Eosinophilia/Hypereosinophilia in the Setting of Reactive and Idiopathic Causes, Well-Defined Myeloid or Lymphoid Leukemias, or Germline Disorders.


Kelemen K(1), Saft L(2), Craig FE(1), Orazi A(3), Nakashima M(4), Wertheim GB(5), George TI(6), Horny HP(7), King RL(8), Quintanilla-Martinez L(9), Wang SA(10), Rimsza LM(1), Reichard KK(8).
Author information:
(1)Division of Hematopathology, Mayo Clinic, Phoenix, AZ.
(2)Department of Pathology, Karolinska University Hospital and Institute, Stockholm, Sweden.
(3)Department of Pathology, Texas Tech University Health Sciences Center, El Paso.
(4)Department of Laboratory Medicine, Cleveland Clinic, Cleveland, OH.
(5)Department of Pathology and Laboratory Medicine, Children's Hospital of Philadelphia, Philadelphia, PA.
(6)Department of Pathology, University of Utah School of Medicine, Salt Lake City.
(7)Institute of Pathology, University of Munich
(LMU), Munich, Germany.
(8)Division of Hematopathology, Mayo Clinic, Rochester, MN.
(9)Institute of Pathology and Neuropathology, Eberhard Karls University of Tübingen and Comprehensive Cancer Center, Tübingen University Hospital, Tübingen, Germany.
(10)Department of Hematopathology, University of Texas MD Anderson Cancer Center, Houston.

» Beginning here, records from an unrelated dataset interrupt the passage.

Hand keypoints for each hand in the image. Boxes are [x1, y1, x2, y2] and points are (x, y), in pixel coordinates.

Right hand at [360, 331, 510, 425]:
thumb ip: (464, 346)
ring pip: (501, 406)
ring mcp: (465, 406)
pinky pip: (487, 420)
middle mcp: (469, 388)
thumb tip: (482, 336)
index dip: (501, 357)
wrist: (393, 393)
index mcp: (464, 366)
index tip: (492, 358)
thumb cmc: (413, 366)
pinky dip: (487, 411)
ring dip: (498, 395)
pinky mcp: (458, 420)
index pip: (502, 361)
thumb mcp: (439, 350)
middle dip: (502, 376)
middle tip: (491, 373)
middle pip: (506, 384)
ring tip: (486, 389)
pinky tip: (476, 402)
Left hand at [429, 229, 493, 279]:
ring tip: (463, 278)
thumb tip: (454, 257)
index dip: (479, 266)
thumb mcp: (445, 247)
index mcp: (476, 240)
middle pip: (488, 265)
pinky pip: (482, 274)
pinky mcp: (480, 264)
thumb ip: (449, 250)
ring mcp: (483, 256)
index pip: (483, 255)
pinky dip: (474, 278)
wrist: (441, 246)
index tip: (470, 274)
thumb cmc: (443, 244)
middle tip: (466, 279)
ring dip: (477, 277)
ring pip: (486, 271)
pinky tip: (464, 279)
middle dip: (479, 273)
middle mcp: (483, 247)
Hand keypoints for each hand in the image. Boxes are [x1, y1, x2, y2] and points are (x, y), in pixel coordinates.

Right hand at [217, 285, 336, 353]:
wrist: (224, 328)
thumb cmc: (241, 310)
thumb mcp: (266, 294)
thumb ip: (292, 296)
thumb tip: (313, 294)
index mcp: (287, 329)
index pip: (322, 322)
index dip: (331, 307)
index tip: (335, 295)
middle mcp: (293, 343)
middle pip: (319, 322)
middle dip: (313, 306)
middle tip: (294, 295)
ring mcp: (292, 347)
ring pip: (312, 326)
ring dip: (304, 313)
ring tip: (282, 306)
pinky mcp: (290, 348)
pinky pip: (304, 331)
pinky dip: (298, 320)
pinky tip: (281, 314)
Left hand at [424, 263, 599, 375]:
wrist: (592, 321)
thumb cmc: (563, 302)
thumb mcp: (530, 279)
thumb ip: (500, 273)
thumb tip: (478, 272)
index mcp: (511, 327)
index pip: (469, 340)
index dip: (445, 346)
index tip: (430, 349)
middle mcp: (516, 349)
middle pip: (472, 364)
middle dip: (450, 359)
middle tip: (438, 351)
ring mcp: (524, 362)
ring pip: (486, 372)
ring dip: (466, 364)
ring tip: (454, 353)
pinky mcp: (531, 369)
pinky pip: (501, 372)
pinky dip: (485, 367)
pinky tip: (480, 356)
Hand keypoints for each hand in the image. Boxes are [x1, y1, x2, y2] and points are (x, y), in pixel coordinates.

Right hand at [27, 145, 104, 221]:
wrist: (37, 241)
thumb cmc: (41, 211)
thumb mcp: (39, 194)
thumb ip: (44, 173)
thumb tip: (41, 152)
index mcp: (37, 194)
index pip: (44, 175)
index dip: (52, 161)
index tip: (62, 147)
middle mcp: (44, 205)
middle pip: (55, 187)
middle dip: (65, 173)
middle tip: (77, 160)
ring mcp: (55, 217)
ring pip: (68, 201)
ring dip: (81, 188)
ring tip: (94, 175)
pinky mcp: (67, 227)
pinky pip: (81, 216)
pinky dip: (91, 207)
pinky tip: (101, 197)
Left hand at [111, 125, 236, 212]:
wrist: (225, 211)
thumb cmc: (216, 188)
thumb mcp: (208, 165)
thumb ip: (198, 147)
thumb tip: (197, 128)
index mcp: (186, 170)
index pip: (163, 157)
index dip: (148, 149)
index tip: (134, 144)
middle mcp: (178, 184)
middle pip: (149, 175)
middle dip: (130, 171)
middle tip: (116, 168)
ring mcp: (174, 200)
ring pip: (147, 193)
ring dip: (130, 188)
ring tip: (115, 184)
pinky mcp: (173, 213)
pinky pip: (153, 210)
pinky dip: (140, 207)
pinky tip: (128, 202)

OBJECTIVES: To report the findings of the 2019 Society for Hematopathology/European Association for Haematopathology Workshop within the categories of reactive eosinophilia, hypereosinophilic syndrome (HES), germline disorders with eosinophilia (GDE), and myeloid and lymphoid neoplasms associated with eosinophilia (excluding entities covered by other studies in this series). METHODS: The workshop panel reviewed 109 cases, assigned consensus diagnosis, and created diagnosis-specific sessions. RESULTS: The most frequent diagnosis was reactive eosinophilia (35), followed by acute leukemia (24). Myeloproliferative neoplasms (MPNs) received 17 submissions, including chronic eosinophilic leukemia, not otherwise specified (CEL, NOS). Myelodysplastic syndrome (MDS), MDS/MPN, and therapy-related myeloid neoplasms received 11, while GDE and HES received 12 and 11 submissions, respectively. CONCLUSIONS: Hypereosinophilia and HES are defined by specific clinical and laboratory criteria. Eosinophilia is commonly reactive. An acute leukemic onset with eosinophilia may suggest core-binding factor acute myeloid leukemia, blast phase of chronic myeloid leukemia, BCR-ABL1-positive leukemia, or t(5;14) B-lymphoblastic leukemia. Eosinophilia is rare in MDS but common in MDS/MPN. CEL, NOS is a clinically aggressive MPN with eosinophilia as the dominant feature. Bone marrow morphology and cytogenetic and/or molecular clonality may distinguish CEL from HES. Molecular testing helps to better subclassify myeloid neoplasms with eosinophilia and to identify patients for targeted treatments.